The walk from the trailhead is long. Grackles are rummaging through the grass. A chipmunk dives into a burrow. What seemed like clouds or fog on the drive here may, in fact, be smoke.
You pick up your device from a small booth at the mouth of a large clearing. In the middle of the clearing are five trees, aspens, burning yellow leaves. A boy, thirteen or fourteen, thereabouts, loiters on the other side. Nobody else is here.
The device connects to your audio and emits one tone to let you know that it is functioning. Then it goes quiet. There are no labels on it, no information to explain what it means or how it ought to be interpreted. Some people say the device is the work of arborists, others say artists, others say priests. Your daughter didn’t tell you which camp she belongs to. She just said to come.
You walk up to the first aspen. Nothing happens. The second aspen. Nothing still. Or maybe: a susurrus like white noise, almost like breathing, like snoring. And then, from the west, the wind draws out a tendril of smoke and it touches the aspen, and you hear: No. It’s softly spoken, not a shriek, not a whimper. There’s no suggestion of fear. It’s a remark, a fact.
Another touch of smoke. No. The other aspens are participating too. And then the sun emerges and touches the smoke and the smoke gleams like a sword. Then the wind comes, then the smoke is gone, then there is only sun.
The light grazes the yellow skin of the leaves. Yes. Like a single C, plucked from a harp. Whose voice is this? It is not quite the voice of a person, even as it is close, too close, to the voice of your grandmother. More sunlight. The last of the clouds have evaporated. Yes.
From the other side of the clearing, the teenage boy approaches.
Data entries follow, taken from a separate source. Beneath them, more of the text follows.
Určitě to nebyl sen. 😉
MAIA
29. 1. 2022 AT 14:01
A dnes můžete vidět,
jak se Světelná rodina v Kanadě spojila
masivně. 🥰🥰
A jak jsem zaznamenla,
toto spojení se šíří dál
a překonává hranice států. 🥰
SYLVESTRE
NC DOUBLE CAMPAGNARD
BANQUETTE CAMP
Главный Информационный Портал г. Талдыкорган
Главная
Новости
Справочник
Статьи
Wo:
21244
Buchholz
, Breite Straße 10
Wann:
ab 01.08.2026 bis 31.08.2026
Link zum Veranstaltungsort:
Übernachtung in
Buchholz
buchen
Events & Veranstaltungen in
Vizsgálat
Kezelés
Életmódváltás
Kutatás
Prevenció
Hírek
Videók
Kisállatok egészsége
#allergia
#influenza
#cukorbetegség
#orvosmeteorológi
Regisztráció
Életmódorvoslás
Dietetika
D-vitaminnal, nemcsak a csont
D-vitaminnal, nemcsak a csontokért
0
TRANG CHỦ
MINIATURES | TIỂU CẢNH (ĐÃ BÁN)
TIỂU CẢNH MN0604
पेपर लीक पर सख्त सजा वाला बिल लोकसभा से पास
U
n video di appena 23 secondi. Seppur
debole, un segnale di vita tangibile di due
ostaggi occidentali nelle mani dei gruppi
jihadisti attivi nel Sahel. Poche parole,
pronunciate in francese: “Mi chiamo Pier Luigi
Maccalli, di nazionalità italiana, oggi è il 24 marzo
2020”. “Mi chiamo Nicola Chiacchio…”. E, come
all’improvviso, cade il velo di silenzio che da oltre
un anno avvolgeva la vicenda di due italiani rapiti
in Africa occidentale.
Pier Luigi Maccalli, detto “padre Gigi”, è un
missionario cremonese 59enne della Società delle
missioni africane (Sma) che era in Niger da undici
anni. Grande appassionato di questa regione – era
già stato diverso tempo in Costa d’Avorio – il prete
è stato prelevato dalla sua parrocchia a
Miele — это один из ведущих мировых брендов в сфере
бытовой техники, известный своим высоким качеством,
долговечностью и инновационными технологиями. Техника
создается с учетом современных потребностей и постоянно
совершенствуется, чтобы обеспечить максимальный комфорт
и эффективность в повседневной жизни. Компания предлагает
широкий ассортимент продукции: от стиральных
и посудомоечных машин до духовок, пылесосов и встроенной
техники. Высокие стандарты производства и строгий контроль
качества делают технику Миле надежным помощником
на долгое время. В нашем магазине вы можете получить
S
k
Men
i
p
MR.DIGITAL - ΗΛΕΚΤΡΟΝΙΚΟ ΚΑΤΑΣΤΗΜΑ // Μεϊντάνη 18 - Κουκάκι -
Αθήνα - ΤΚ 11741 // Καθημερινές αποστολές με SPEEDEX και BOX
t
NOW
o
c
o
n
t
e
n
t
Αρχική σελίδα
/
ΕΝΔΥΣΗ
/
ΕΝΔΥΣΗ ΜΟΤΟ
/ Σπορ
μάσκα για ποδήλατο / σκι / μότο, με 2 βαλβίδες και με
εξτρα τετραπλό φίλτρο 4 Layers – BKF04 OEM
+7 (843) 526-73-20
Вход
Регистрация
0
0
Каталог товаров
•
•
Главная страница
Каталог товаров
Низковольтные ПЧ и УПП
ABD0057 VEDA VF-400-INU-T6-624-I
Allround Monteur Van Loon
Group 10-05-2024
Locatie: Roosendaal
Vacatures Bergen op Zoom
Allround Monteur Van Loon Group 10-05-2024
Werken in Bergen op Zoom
He looks like he has had his slingshot confiscated. You grin at him. You are fond of him right away.
He takes a sharp rock from his pocket and drags it along the trunk of an aspen. No. You laugh, and he laughs back. He attacks the next, and the next. He’s laughing harder. By the time he reaches the tree you’re standing beside, all five of the aspens are saying No. You look at the boy’s face and remember your own wickedness and you slap him. He runs off. The trees are quiet. A wind, a minute rustling, comes next. You wait to hear more, yet there is no more.
It’s late in the day, dappled light. You hang your device up in the booth. Back down the trail, back to your car. What were you expecting? More than this, to be sure. If this is science, it’s unimpressive. If this is art, it’s meaningless. Your daughter must be in a sad place to think that Yes and No can sum to anything.
But then, what would your life have been if somebody had listened when you said No?